MATERIAL PROVIDED
= Beginning of Section =
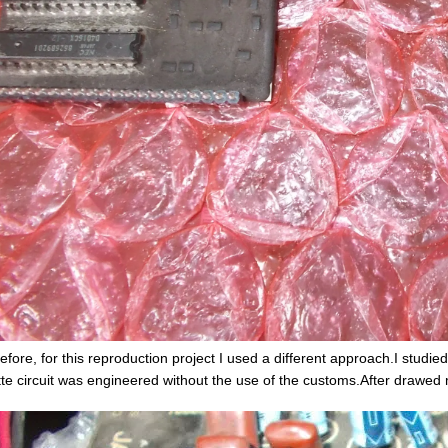
efore, for this reproduction project I used a different approach.I studi
tte circuit was engineered without the use of the customs.After drawed 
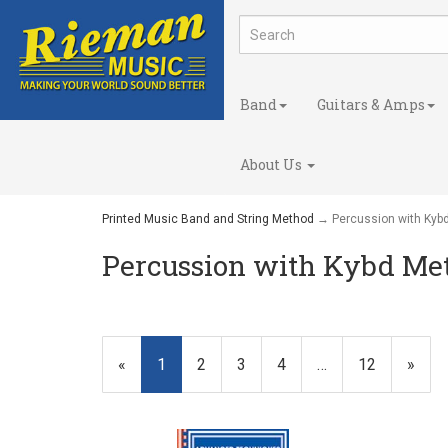
Band
Guitars & Amps
About Us
Printed Music Band and String Method
→ Percussion with Kyb
Percussion with Kybd Me
«
Current
1
Page
2
Page
3
Page
4
…
Page
12
Next
»
Page
Page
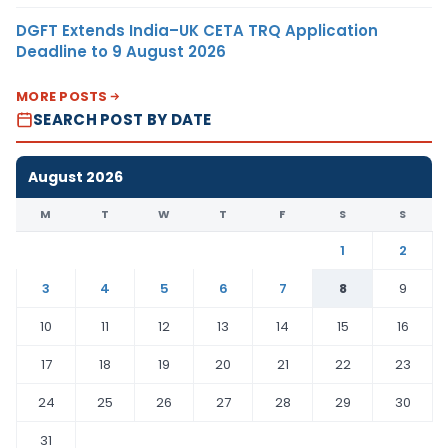
DGFT Extends India–UK CETA TRQ Application
Deadline to 9 August 2026
MORE POSTS
SEARCH POST BY DATE
August 2026
M
T
W
T
F
S
S
1
2
3
4
5
6
7
8
9
10
11
12
13
14
15
16
17
18
19
20
21
22
23
24
25
26
27
28
29
30
31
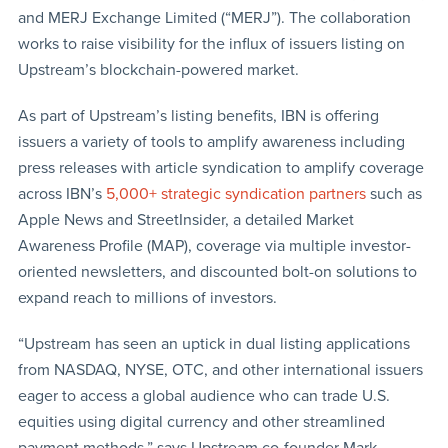
and MERJ Exchange Limited (“MERJ”). The collaboration
works to raise visibility for the influx of issuers listing on
Upstream’s blockchain-powered market.
As part of Upstream’s listing benefits, IBN is offering
issuers a variety of tools to amplify awareness including
press releases with article syndication to amplify coverage
across IBN’s
5,000+ strategic syndication partners
such as
Apple News and StreetInsider, a detailed Market
Awareness Profile (MAP), coverage via multiple investor-
oriented newsletters, and discounted bolt-on solutions to
expand reach to millions of investors.
“Upstream has seen an uptick in dual listing applications
from NASDAQ, NYSE, OTC, and other international issuers
eager to access a global audience who can trade U.S.
equities using digital currency and other streamlined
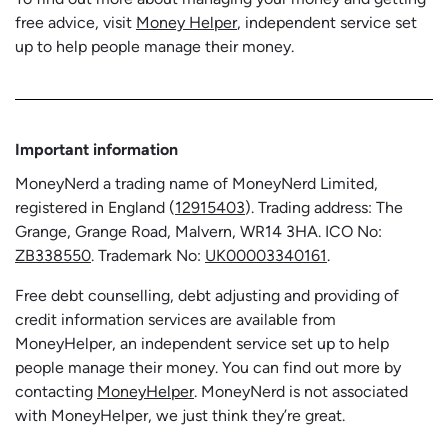
free advice, visit
Money Helper
, independent service set
up to help people manage their money.
Important information
MoneyNerd a trading name of MoneyNerd Limited,
registered in England (
12915403
). Trading address: The
Grange, Grange Road, Malvern, WR14 3HA. ICO No:
ZB338550
. Trademark No:
UK00003340161
.
Free debt counselling, debt adjusting and providing of
credit information services are available from
MoneyHelper, an independent service set up to help
people manage their money. You can find out more by
contacting
MoneyHelper
. MoneyNerd is not associated
with MoneyHelper, we just think they’re great.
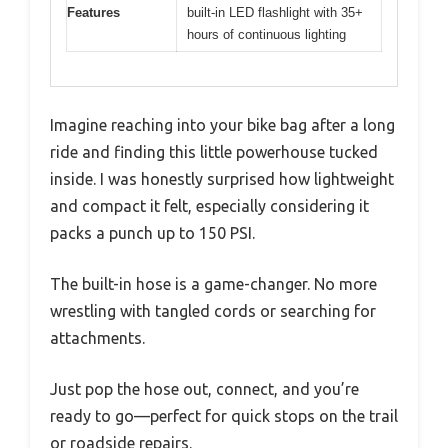
Features
built-in LED flashlight with 35+
hours of continuous lighting
Imagine reaching into your bike bag after a long
ride and finding this little powerhouse tucked
inside. I was honestly surprised how lightweight
and compact it felt, especially considering it
packs a punch up to 150 PSI.
The built-in hose is a game-changer. No more
wrestling with tangled cords or searching for
attachments.
Just pop the hose out, connect, and you’re
ready to go—perfect for quick stops on the trail
or roadside repairs.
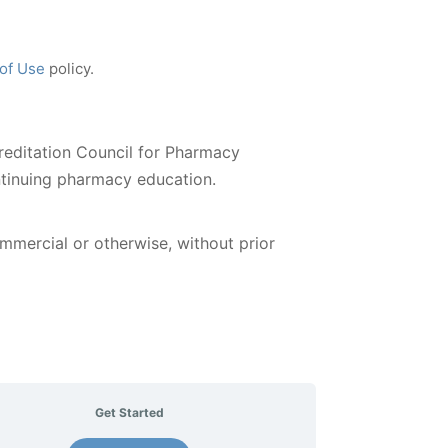
 of Use
policy.
reditation Council for Pharmacy
ntinuing pharmacy education.
ommercial or otherwise, without prior
Get Started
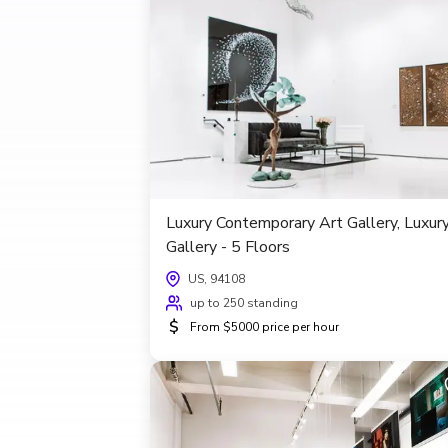
Luxury Contemporary Art Gallery, Luxur
Gallery - 5 Floors
US, 94108
up to 250 standing
$
From $5000 price per hour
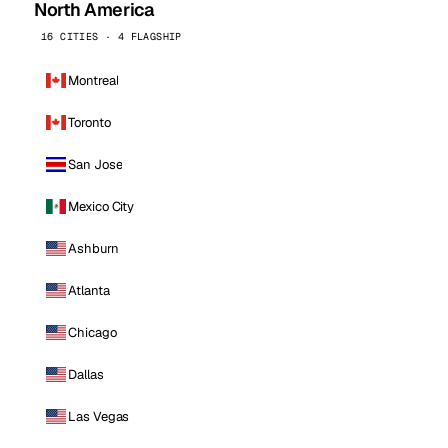
North America
16 CITIES · 4 FLAGSHIP
Montreal
Toronto
San Jose
Mexico City
Ashburn
Atlanta
Chicago
Dallas
Las Vegas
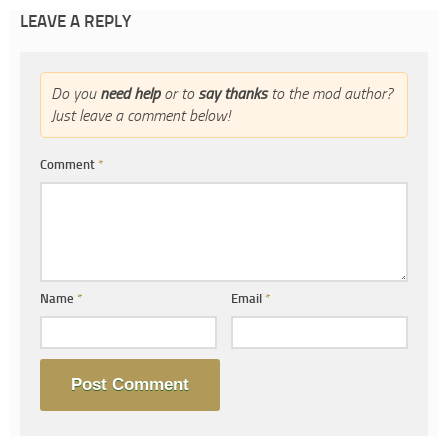
LEAVE A REPLY
Do you
need help
or to
say thanks
to the mod author?
Just leave a comment below!
Comment
*
Name
*
Email
*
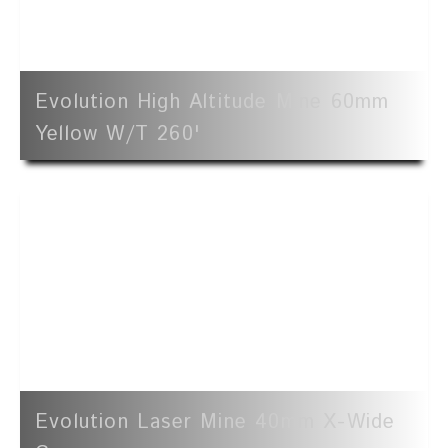
Evolution High Altitude Mine 60mm
Yellow W/t 260'
Evolution Laser Mine 40mm X-Wide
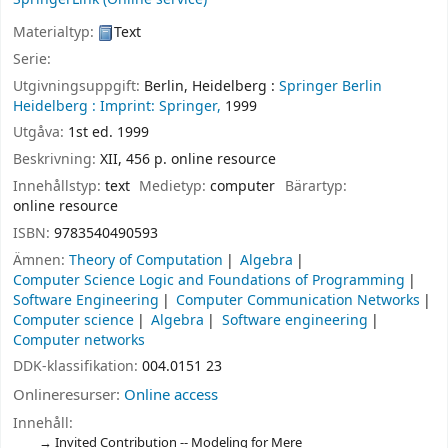
Materialtyp:
Text
Serie:
Utgivningsuppgift:
Berlin, Heidelberg :
Springer Berlin
Heidelberg :
Imprint: Springer,
1999
Utgåva:
1st ed. 1999
Beskrivning:
XII, 456 p. online resource
Innehållstyp:
text
Medietyp:
computer
Bärartyp:
online resource
ISBN:
9783540490593
Ämnen:
Theory of Computation
Algebra
Computer Science Logic and Foundations of Programming
Software Engineering
Computer Communication Networks
Computer science
Algebra
Software engineering
Computer networks
DDK-klassifikation:
004.0151 23
Onlineresurser:
Online access
Innehåll:
Invited Contribution -- Modeling for Mere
= End of Section =
PROBLEM DESCRIPTION
Reproduce the text of every entry above line for line, leaving the pictures out of your answer.

ANSWER SECTION
efore, for this reproduction project I used a different approach.I studi
tte circuit was engineered without the use of the customs.After drawed 
Band
Guitars & Amps
About Us
Printed Music Band and String Method
→ Percussion with Kyb
Percussion with Kybd Me
«
Current
1
Page
2
Page
3
Page
4
…
Page
12
Next
»
Page
Page
DGFT Extends India–UK CETA TRQ Application
Deadline to 9 August 2026
MORE POSTS
SEARCH POST BY DATE
August 2026
M
T
W
T
F
S
S
1
2
3
4
5
6
7
8
9
10
11
12
13
14
15
16
17
18
19
20
21
22
23
24
25
26
27
28
29
30
31
and MERJ Exchange Limited (“MERJ”). The collaboration
works to raise visibility for the influx of issuers listing on
Upstream’s blockchain-powered market.
As part of Upstream’s listing benefits, IBN is offering
issuers a variety of tools to amplify awareness including
press releases with article syndication to amplify coverage
across IBN’s
5,000+ strategic syndication partners
such as
Apple News and StreetInsider, a detailed Market
Awareness Profile (MAP), coverage via multiple investor-
oriented newsletters, and discounted bolt-on solutions to
expand reach to millions of investors.
“Upstream has seen an uptick in dual listing applications
from NASDAQ, NYSE, OTC, and other international issuers
eager to access a global audience who can trade U.S.
equities using digital currency and other streamlined
free advice, visit
Money Helper
, independent service set
up to help people manage their money.
Important information
MoneyNerd a trading name of MoneyNerd Limited,
registered in England (
12915403
). Trading address: The
Grange, Grange Road, Malvern, WR14 3HA. ICO No:
ZB338550
. Trademark No:
UK00003340161
.
Free debt counselling, debt adjusting and providing of
credit information services are available from
MoneyHelper, an independent service set up to help
people manage their money. You can find out more by
contacting
MoneyHelper
. MoneyNerd is not associated
with MoneyHelper, we just think they’re great.
Features
built-in LED flashlight with 35+
hours of continuous lighting
Imagine reaching into your bike bag after a long
ride and finding this little powerhouse tucked
inside. I was honestly surprised how lightweight
and compact it felt, especially considering it
packs a punch up to 150 PSI.
The built-in hose is a game-changer. No more
wrestling with tangled cords or searching for
attachments.
Just pop the hose out, connect, and you’re
ready to go—perfect for quick stops on the trail
or roadside repairs.
 of Use
policy.
reditation Council for Pharmacy
ntinuing pharmacy education.
ommercial or otherwise, without prior
Get Started
Luxury Contemporary Art Gallery, Luxur
Gallery - 5 Floors
US, 94108
up to 250 standing
$
From $5000 price per hour
North America
16 CITIES · 4 FLAGSHIP
Montreal
Toronto
San Jose
Mexico City
Ashburn
Atlanta
Chicago
Dallas
Las Vegas
LEAVE A REPLY
Do you
need help
or to
say thanks
to the mod author?
Just leave a comment below!
Comment
*
Name
*
Email
*
Evolution High Altitude Mine 60mm
Yellow W/t 260'
Evolution Laser Mine 40mm X-Wide
Materialtyp:
Text
Serie:
Utgivningsuppgift:
Berlin, Heidelberg :
Springer Berlin
Heidelberg :
Imprint: Springer,
1999
Utgåva:
1st ed. 1999
Beskrivning:
XII, 456 p. online resource
Innehållstyp:
text
Medietyp:
computer
Bärartyp:
online resource
ISBN:
9783540490593
Ämnen:
Theory of Computation
Algebra
Computer Science Logic and Foundations of Programming
Software Engineering
Computer Communication Networks
Computer science
Algebra
Software engineering
Computer networks
DDK-klassifikation:
004.0151 23
Onlineresurser:
Online access
Innehåll:
Invited Contribution -- Modeling for Mere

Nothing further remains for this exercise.